[Required action]: Collect all lines below with the string "click".

Saved data entries
────────────────────
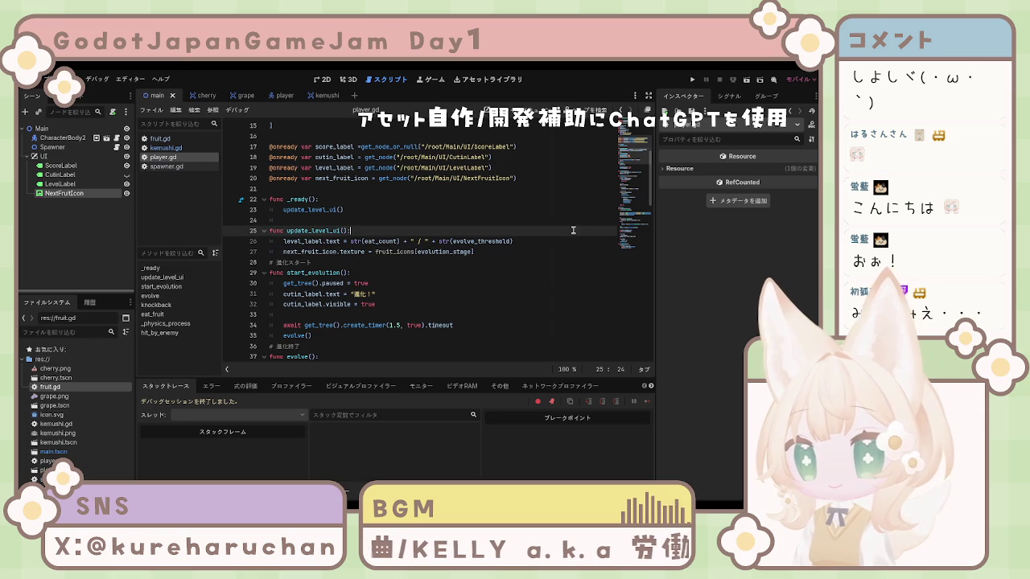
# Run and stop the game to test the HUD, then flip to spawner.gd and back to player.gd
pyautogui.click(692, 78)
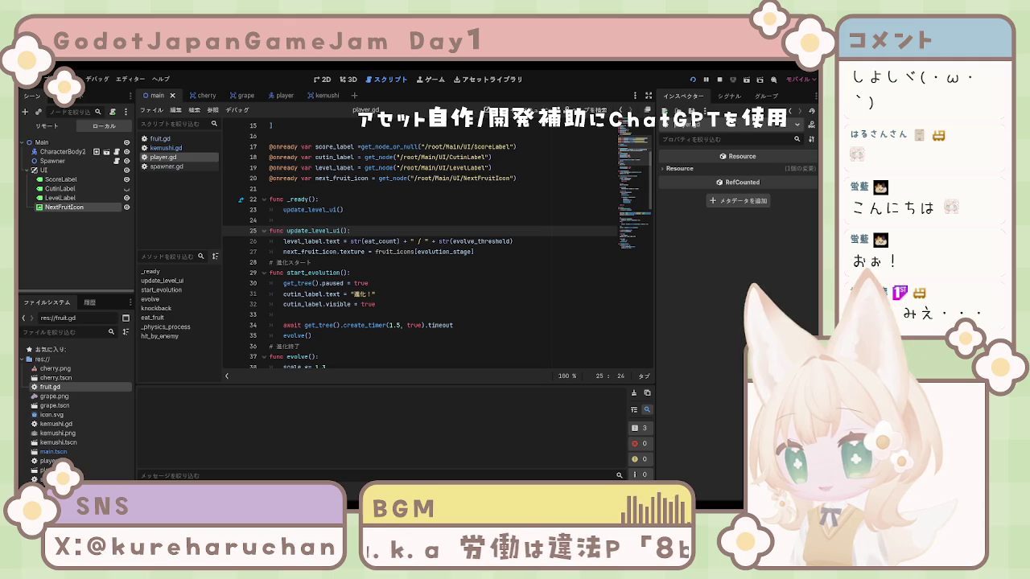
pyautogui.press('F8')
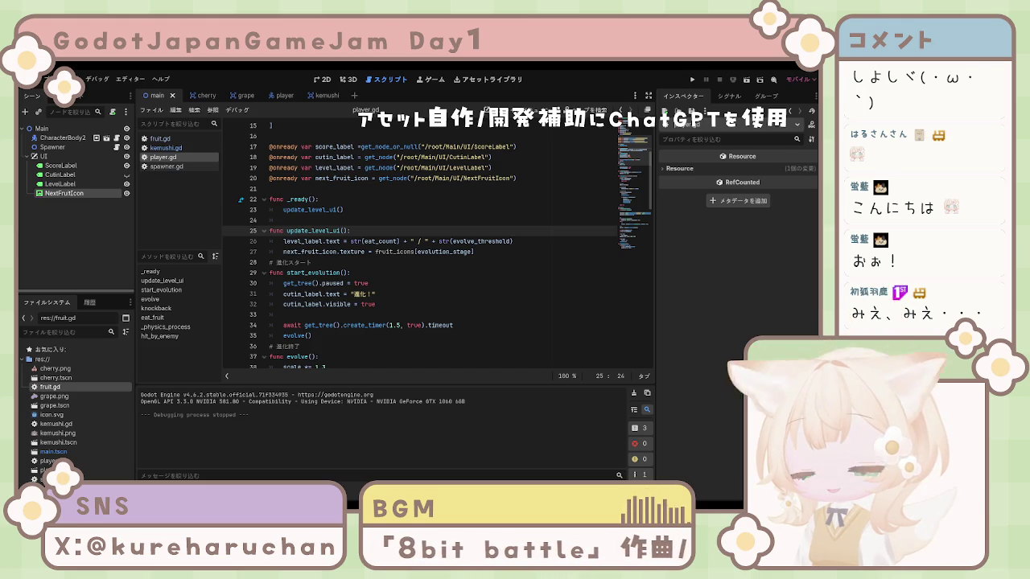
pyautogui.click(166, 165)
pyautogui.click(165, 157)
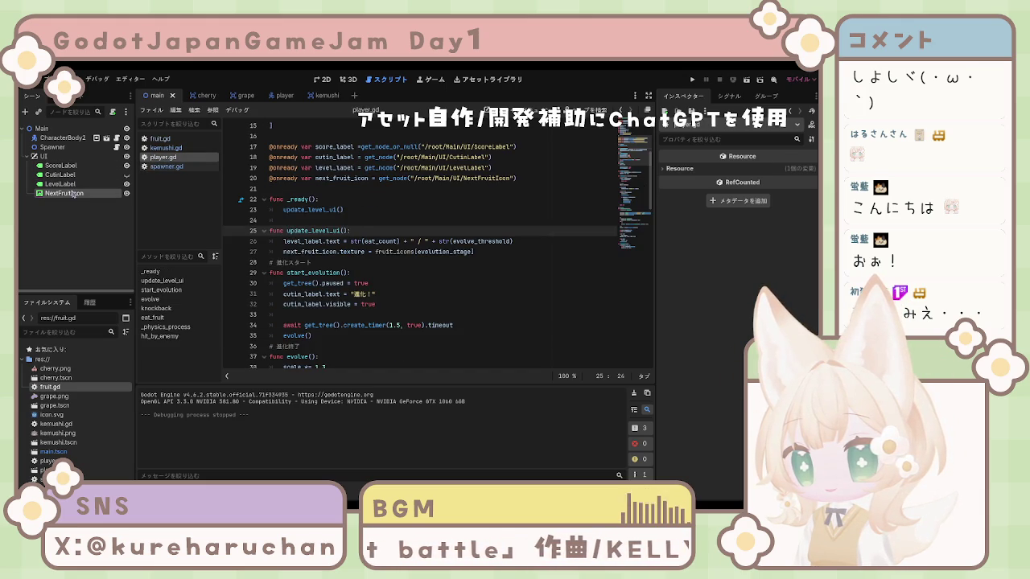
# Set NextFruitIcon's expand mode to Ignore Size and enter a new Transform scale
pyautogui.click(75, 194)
────────────────────
[Response to this exercise]:
pyautogui.click(692, 78)
pyautogui.click(166, 165)
pyautogui.click(165, 157)
pyautogui.click(75, 194)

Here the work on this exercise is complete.